A vector can be defined as an ordered collection of numbers. The number of vector components depends on the dimension of the space. In practice, we usually deal with 3-dimensional vectors, with three distinct components. In Cartesian coordinates, we can use the values of the `x`

, `y`

, and `z`

components.

When we switch to spherical coordinates, it's convenient to use the values of two angles, `θ`

& `φ`

, and **the magnitude**, which is the length of a vector in its purest meaning. In other words, it's the three-dimensional distance between the initial and end point of a vector.

The components of a vector can be complex numbers as well.

## The magnitude of a vector formula

The magnitude of a vector `|V|`

can be estimated in numerous ways, depending on the dimensionality of the vector space. We have:

`|V| = √(x² + y²)`

in 2-d space`|V| = √(x² + y² + z²)`

in 3-d space`|V| = √(x² + y² + z² + t²)`

in 4-d space`|V| = √(x² + y² + z² + t² + w²)`

in 5-d space, and so on...

As you can see in the formula for the magnitude of a vector, magnitude is **the square root** **of the sum of vector components to the second** **power**, in all cases. In this vector magnitude calculator, you can set the dimensionality of your vector so that the correct formula is chosen. As a result, the magnitude's value is always positive, and that's why we can measure it in any experiment where we're dealing with vector quantities.

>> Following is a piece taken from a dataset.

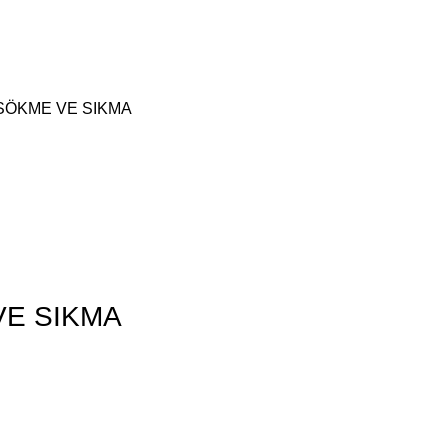
SÖKME VE SIKMA
VE SIKMA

The magnitude of a vector can be also calculated as the square root of the dot product of the vector with itself:

`|V| = √(V·V)`

By definition, the magnitude of a unit vector is `1`

.

**Matrices** can also have magnitudes, or at least, they have **norms** that indicate the **magnitude of stretching a vector** it's multiplied with.

## How to use the vector magnitude calculator?

Let's take a look at this computational example to learn how to find the magnitude of a vector in 4-dimensional space. The components of the vector are `x = 3`

, `y = -1`

, `z = 2`

, `t = -3`

.

- Estimate the squares of each vector component:
`x² = 9`

,`y² = 1`

,`z² = 4`

,`t² = 9`

- Add them all together:
`x² + y² + z² + t² = 9 + 1 + 4 + 9 = 23`

- Work out the magnitude of the vector as a square root of these values:
`|V| = √23 = 4.796`

## Examples of vectors in real life

A lot of physical quantities (e.g., force, acceleration, and velocity) are vectors. In these cases, the magnitude of a vector is the absolute value of the measured quantity, like how speed is the magnitude of velocity.

You can create other, more complex ones, by evaluating the cross product of two vectors. Torque is a cross product of distance and force vectors.